Ty fałszywie obwiniasz za to majdanowców, Zachód i wyrażnie w pewnym sensie usprawiedliwiasz Rosję.
Gwoli ścisłości - Ukraina (z nowym rządem), Zachód i Rosja zaostrzyły relacje między sobą stwarzając wzrost napięcia w regionie. Kolejność była jaka była i żadne egzorcyzmy tego nie zmienią.
Cytat:
Zamieszczone przez exNowy
Zatem nie zmyślałem, pisałem prawdę.
Jak już zaznaczyłem - nie wyciągaj zbyt pochopnie wniosków ;)
Re: Jeżeli teraz jest źle, to jutro będzie jeszcze gorzej
Cytat:
Niestety to ty błądzisz i do tego mącisz. W tym przypadku logicznie rozpatrywane było jedna kwestia, a nie dwa oddzielne zdania jak próbujesz tu sugerować.
Wartościowałeś moralnie twierdząc, że działania Rosji są racjonalne i dobre dla niej. Bez wartościowania nie mógłbyś stwierdzić, ze jej działanie było dobre.
W którym miejscu w poniższym cytacie:
"Stwierdzenie, że działanie A jest racjonalne, czyli zgodne z interesem podmiotu który je wykonuje, nijak ma się do jego oceny moralnej, czyli rozpatrywania działania A z punktu widzenia pojęć np. dobra i zła."
dostrzegasz dwa zdania?
Ponadto, kolego logiku, logiczne dochodzenie do prawdy wymaga rozbicia zdań i ich szczegółowej analizy. Ale tego zapewne też nie wiesz.
Cytat:
Jakoś nie dziwi mnie, ze uparcie twierdzisz, że nie interesuje cię kontekst etyczny, ani moralna płaszczyzna wydarzeń na Ukrainie. Niestety nawet jeśli chciałbyś od tego uciec nie jesteś w stanie. Etyka i moralność istnieje bez twojej zgody.
Ależ ja nie kwestionuje istnienia etyki :lol: Chodzi jedynie o to, że temat racjonalności działania państwa na arenie międzynarodowej ma się nijak do zagadnień etycznych. Jakbyś znał oba terminy, może po wałkowaniu ich kilkadziesiąt razy, jakaś lampka by się zapaliła.
Cytat:
Slócenie Rosji z Zachodem to nie kwestia chłodnej analizy przypadku. Ty przecież tego przypadku właściwie tu nie analizowałeś pod tym kątem, ale dokonałeś oceny moralnej twierdząc, że działania Rosji są racjonalne i dobre dla niej.
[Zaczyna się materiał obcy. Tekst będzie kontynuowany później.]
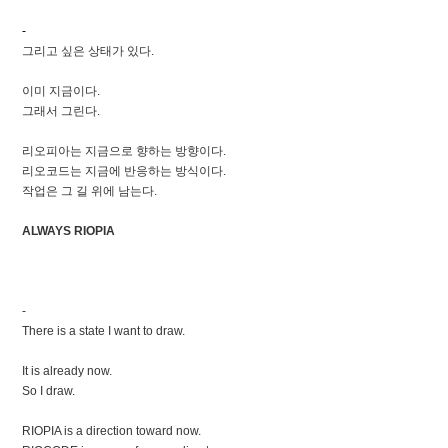
-
그리고 싶은 상태가 있다.
이미 지금이다.
그래서 그린다.
리오피아는 지금으로 향하는 방향이다.
리오코드는 지금에 반응하는 방식이다.
작업은 그 길 위에 남는다.
ALWAYS RIOPIA
-
There is a state I want to draw.
It is already now.
So I draw.
RIOPIA is a direction toward now.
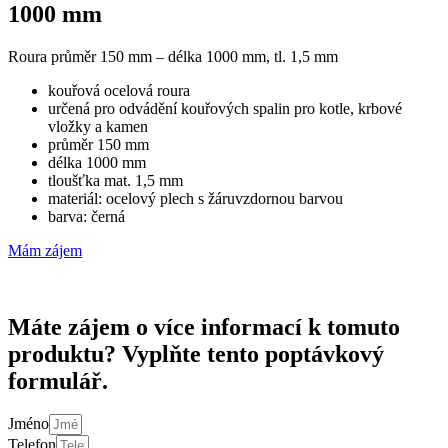
1000 mm
Roura průměr 150 mm – délka 1000 mm, tl. 1,5 mm
kouřová ocelová roura
určená pro odvádění kouřových spalin pro kotle, krbové
vložky a kamen
průměr 150 mm
délka 1000 mm
tloušťka mat. 1,5 mm
materiál: ocelový plech s žáruvzdornou barvou
barva: černá
Mám zájem
Máte zájem o více informací k tomuto
produktu? Vyplňte tento poptávkový
formulář.
Jméno
Telefon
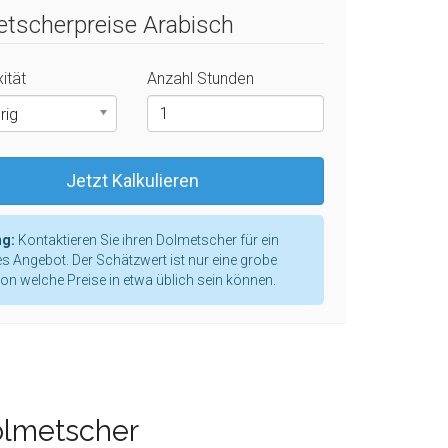
tscherpreise Arabisch
ität
Anzahl Stunden
rig
Jetzt Kalkulieren
g:
Kontaktieren Sie ihren Dolmetscher für ein
s Angebot. Der Schätzwert ist nur eine grobe
ion welche Preise in etwa üblich sein können.
olmetscher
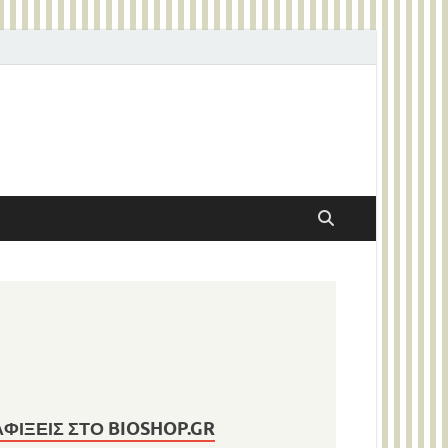
ΑΦΊΞΕΙΣ ΣΤΟ BIOSHOP.GR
Jak najbardziej jest to kwestia chłodnej, racjonalnej do szpiku kości analizy sytuacji. Stwierdziłem, że działania Rosji są racjonalne i dobre dla niej, przy czym słowo 'dobre' oznaczać miało nie moralną ocenę sytuacji, lecz zwykły uzysk.
Cytat:
Nie przeprowadziłeś tu żadnego rachunku zysków i strat. Dokonałeś jednak nieuświadamianej oceny moralnej. Obstawałeś przy tym za opcją prorosyjską.
Bynajmniej :) Dokonałem klasycznego rachunku zysku i strat, oczywiście na tyle, na ile moja wiedza o interesach Rosji na to pozwala, będąc przy tym cały czas moralnie przeciw Rosji :)
Cytat:
Rozmawiamy kto i co jest większym zagrożeniem dla Polski. Wielkość potencjału uczestników konfliktu oraz ich możliwości oddziaływania mają bardzo duże znaczenie dla określania potencjalnych zgrożeń. Nie możesz twierdzić, że rozpędzony TIR naruszjący prawo na drodze jest mniejszym zagrożeniem od szalonego rowerzysty.
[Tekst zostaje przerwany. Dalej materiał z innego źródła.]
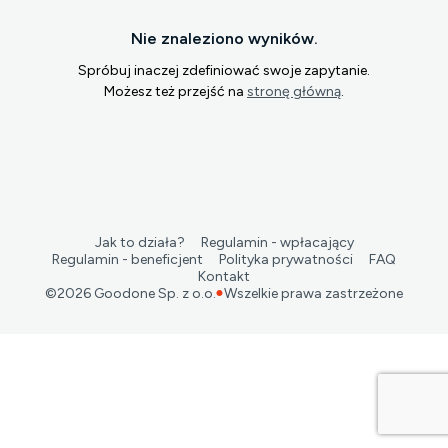
Nie znaleziono wyników.
Spróbuj inaczej zdefiniować swoje zapytanie.
Możesz też przejść na
stronę główną
.
Jak to działa?
Regulamin - wpłacający
Regulamin - beneficjent
Polityka prywatności
FAQ
Kontakt
©
2026
Goodone Sp. z o.o.
Wszelkie prawa zastrzeżone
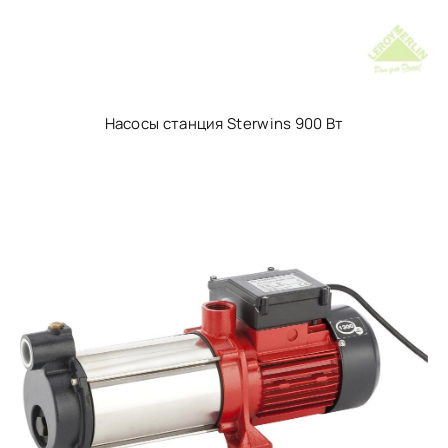
Насосы станция Sterwins 900 Вт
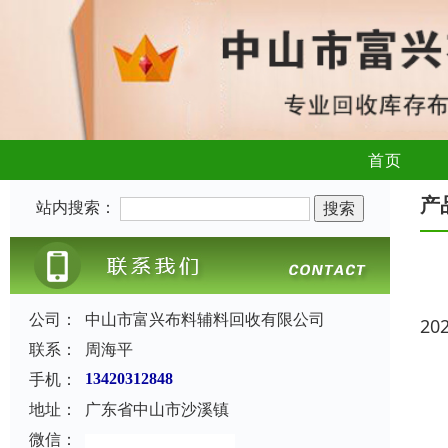
首页
产
站内搜索：
公司：
中山市富兴布料辅料回收有限公司
20
联系：
周海平
手机：
13420312848
地址：
广东省中山市沙溪镇
微信：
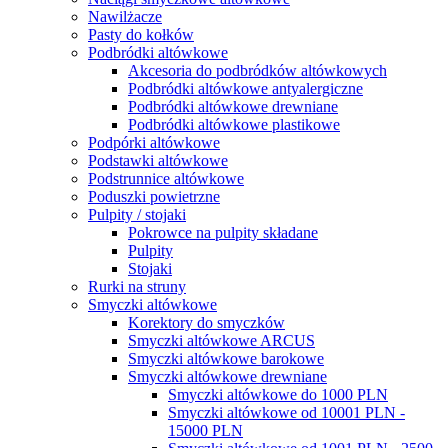
Nawilżacze
Pasty do kołków
Podbródki altówkowe
Akcesoria do podbródków altówkowych
Podbródki altówkowe antyalergiczne
Podbródki altówkowe drewniane
Podbródki altówkowe plastikowe
Podpórki altówkowe
Podstawki altówkowe
Podstrunnice altówkowe
Poduszki powietrzne
Pulpity / stojaki
Pokrowce na pulpity składane
Pulpity
Stojaki
Rurki na struny
Smyczki altówkowe
Korektory do smyczków
Smyczki altówkowe ARCUS
Smyczki altówkowe barokowe
Smyczki altówkowe drewniane
Smyczki altówkowe do 1000 PLN
Smyczki altówkowe od 10001 PLN -
15000 PLN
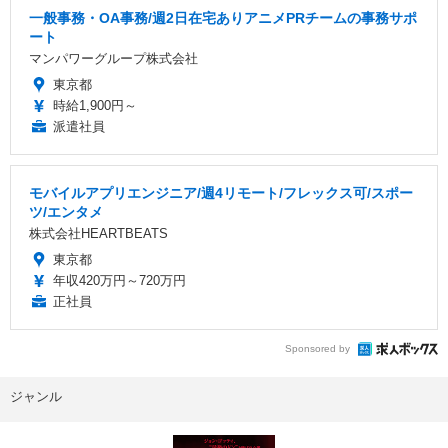
一般事務・OA事務/週2日在宅ありアニメPRチームの事務サポ
ート
マンパワーグループ株式会社
東京都
時給1,900円～
派遣社員
モバイルアプリエンジニア/週4リモート/フレックス可/スポー
ツ/エンタメ
株式会社HEARTBEATS
東京都
年収420万円～720万円
正社員
Sponsored by
ジャンル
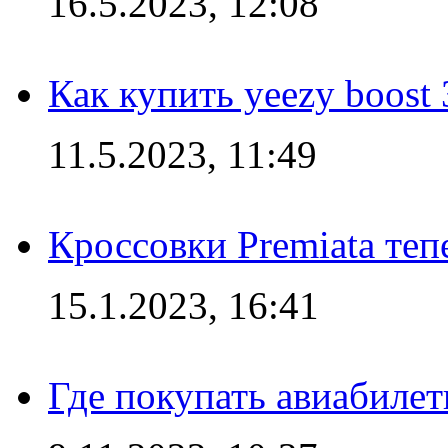
16.5.2023, 12:08
Как купить yeezy boost
11.5.2023, 11:49
Кроссовки Premiata те
15.1.2023, 16:41
Где покупать авиабилет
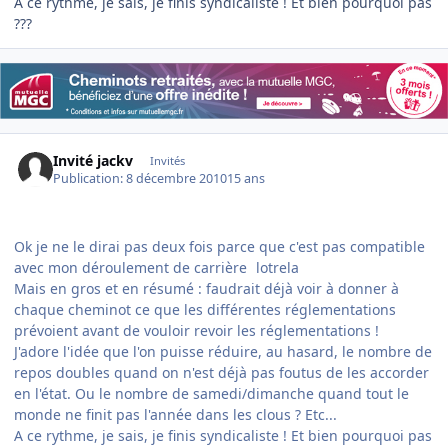
A ce rythme, je sais, je finis syndicaliste ! Et bien pourquoi pas
???
Invité jackv
Invités
Publication:
8 décembre 2010
15 ans
Ok je ne le dirai pas deux fois parce que c'est pas compatible
avec mon déroulement de carrière
lotrela
Mais en gros et en résumé : faudrait déjà voir à donner à
chaque cheminot ce que les différentes réglementations
prévoient avant de vouloir revoir les réglementations !
J'adore l'idée que l'on puisse réduire, au hasard, le nombre de
repos doubles quand on n'est déjà pas foutus de les accorder
en l'état. Ou le nombre de samedi/dimanche quand tout le
monde ne finit pas l'année dans les clous ? Etc...
A ce rythme, je sais, je finis syndicaliste ! Et bien pourquoi pas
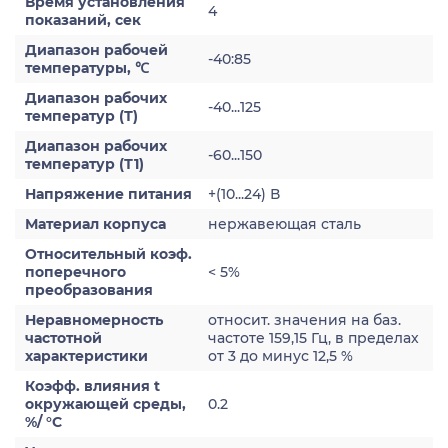
Время установления
4
показаний, сек
Диапазон рабочей
-40:85
температуры, ℃
Диапазон рабочих
-40...125
температур (Т)
Диапазон рабочих
-60...150
температур (Т1)
Напряжение питания
+(10...24) В
Материал корпуса
нержавеющая сталь
Относительный коэф.
поперечного
< 5%
преобразования
Неравномерность
относит. значения на баз.
частотной
частоте 159,15 Гц, в пределах
характеристики
от 3 до минус 12,5 %
Коэфф. влияния t
окружающей среды,
0.2
%/ °С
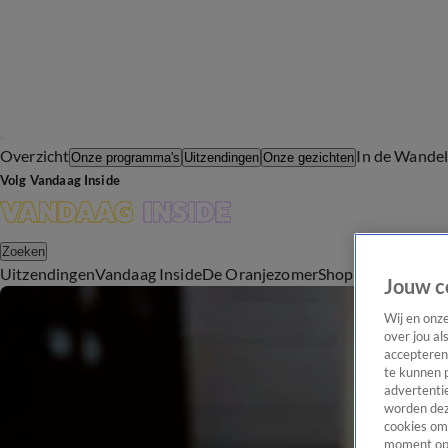
Overzicht
In de Wande
Onze programma's
Uitzendingen
Onze gezichten
Volg Vandaag Inside
Zoeken
Uitzendingen
Vandaag Inside
De Oranjezomer
Shop
Uitzending b
Jouw c
Wij en onz
over jou al
accepteren
te kunnen 
advertentie
worden dez
cookies om 
moment opn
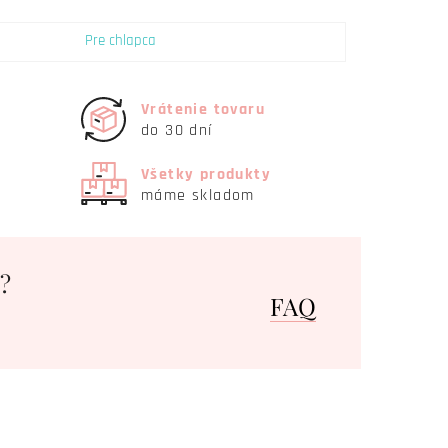
Pre chlapca
Vrátenie tovaru
do 30 dní
Všetky produkty
máme skladom
?
FAQ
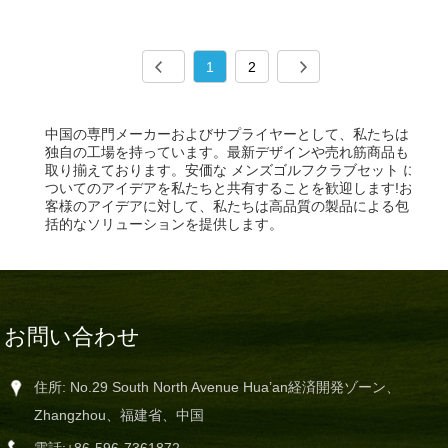
1
2
中国の専門メーカーおよびサプライヤーとして、私たちは
独自の工場を持っています。最新デザインや売れ筋商品も
取り揃えております。安価な メンズゴルフクラブセット に
ついてのアイデアを私たちと共有することを歓迎します!お
客様のアイデアに対して、私たちは高品質の製品による包
括的なソリューションを提供します。
お問い合わせ
住所: No.29 South North Avenue Hua’an経済開発ゾーン、
Zhangzhou、福建省、中国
Rozmawiamy o tym kto i co jest większym zagrożeniem dla Polski, a tutaj sprawa nie rozbija się jedynie o mierzalny potencjał militarny, ale także o możność jego wykorzystania.
Analogia z tirem jest tak tragiczna, że szkoda jej komentować... począwszy od braku związku z sytuacja, przez nieokreślenie konkretnego przypadku dla obu podmiotów.
Cytat:
Wartościowałeś, już ci to udowodniłem. Udowodniłem też fałszywość twoich wywodów.
Zatem pisałem prawdę.
Nie wartościowałem, nic nie udowodniłeś, bo najzwyczajniej choćbyś chciał to nie potrafisz :)
Pisałeś nieprawdę.
Cytat:
Chwytasz się kiepskiej erystyki.
1. Fałszem negujesz prawdę. Fałsz = nieprawda. Fałsz negowany jest prawdą, prawda jest negacją fałszu. Nie fałsz = prawda.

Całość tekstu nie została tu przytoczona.